*** Opening Source information ***

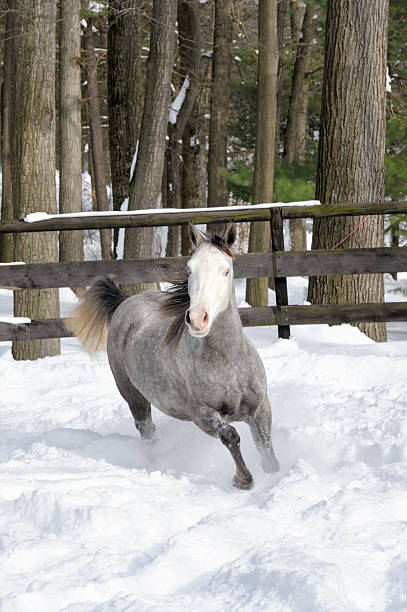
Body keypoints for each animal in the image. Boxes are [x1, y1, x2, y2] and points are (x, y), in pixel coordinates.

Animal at [69, 222, 280, 490]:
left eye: (226, 270)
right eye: (189, 269)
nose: (198, 318)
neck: (228, 363)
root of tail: (124, 302)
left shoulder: (261, 408)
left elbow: (267, 450)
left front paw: (273, 476)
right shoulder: (201, 414)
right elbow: (231, 435)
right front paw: (243, 481)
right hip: (134, 398)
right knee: (147, 431)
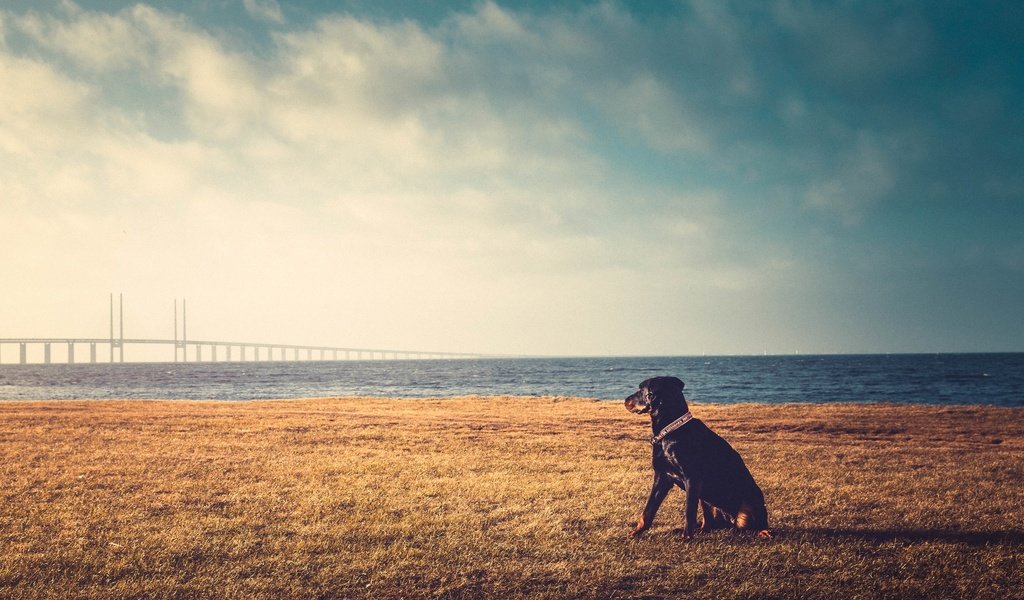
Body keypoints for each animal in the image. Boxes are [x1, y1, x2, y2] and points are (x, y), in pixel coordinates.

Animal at [622, 372, 770, 536]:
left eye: (641, 389)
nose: (625, 400)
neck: (671, 430)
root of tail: (730, 522)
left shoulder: (691, 478)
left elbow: (689, 511)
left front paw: (686, 536)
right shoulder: (662, 477)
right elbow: (648, 510)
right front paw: (636, 533)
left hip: (748, 502)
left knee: (756, 523)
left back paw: (764, 532)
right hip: (706, 497)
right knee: (709, 521)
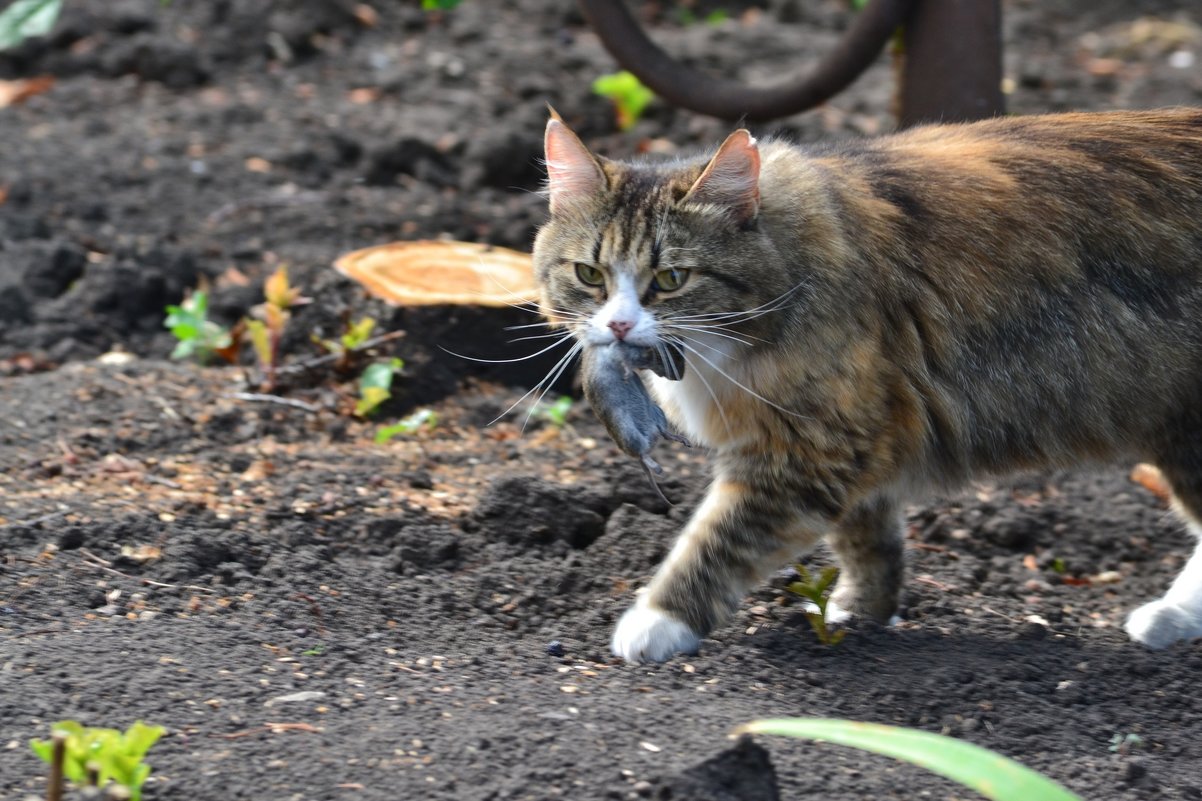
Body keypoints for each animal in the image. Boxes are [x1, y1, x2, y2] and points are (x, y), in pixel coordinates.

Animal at [533, 105, 1202, 659]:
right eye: (590, 274)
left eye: (671, 279)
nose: (619, 325)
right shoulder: (860, 437)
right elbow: (867, 539)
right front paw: (863, 611)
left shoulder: (808, 450)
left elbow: (718, 542)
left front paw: (657, 622)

*** Closing Source information ***

### Aim of the task
The entries above need an exact copy without their pictures.

### Response area
Body keypoints for each animal in the image. Boxes are [x1, y1, x2, y2] and points are (x, y), in pixel coordinates.

Animal at [69, 222, 280, 490]:
left eye: (226, 270)
right eye: (189, 269)
nose: (198, 318)
neck: (228, 363)
root of tail: (124, 302)
left shoulder: (261, 408)
left elbow: (267, 450)
left front paw: (273, 476)
right shoulder: (201, 414)
right elbow: (231, 435)
right front paw: (243, 481)
right hip: (134, 398)
right knee: (147, 431)
Body keypoints for each animal in the image. Boxes are [x1, y1, x2, y2] and points are (x, y), in pixel coordinates.

Animal at [622, 372, 770, 536]:
left eye: (641, 389)
nose: (625, 400)
neck: (671, 430)
root of tail: (730, 522)
left shoulder: (691, 478)
left elbow: (689, 511)
left front paw: (686, 536)
right shoulder: (662, 477)
right elbow: (648, 510)
right front paw: (636, 533)
left hip: (748, 502)
left knee: (756, 523)
left back paw: (764, 532)
right hip: (706, 497)
right knee: (709, 521)
Body keypoints for each animal in the image. Boxes are [x1, y1, x2, y2] and points are (x, y), in pixel coordinates.

Animal at [533, 105, 1202, 659]:
right eye: (590, 274)
left eye: (671, 279)
nose: (619, 325)
right shoulder: (860, 437)
right elbow: (867, 539)
right front paw: (863, 611)
left shoulder: (808, 450)
left elbow: (718, 542)
left front paw: (657, 622)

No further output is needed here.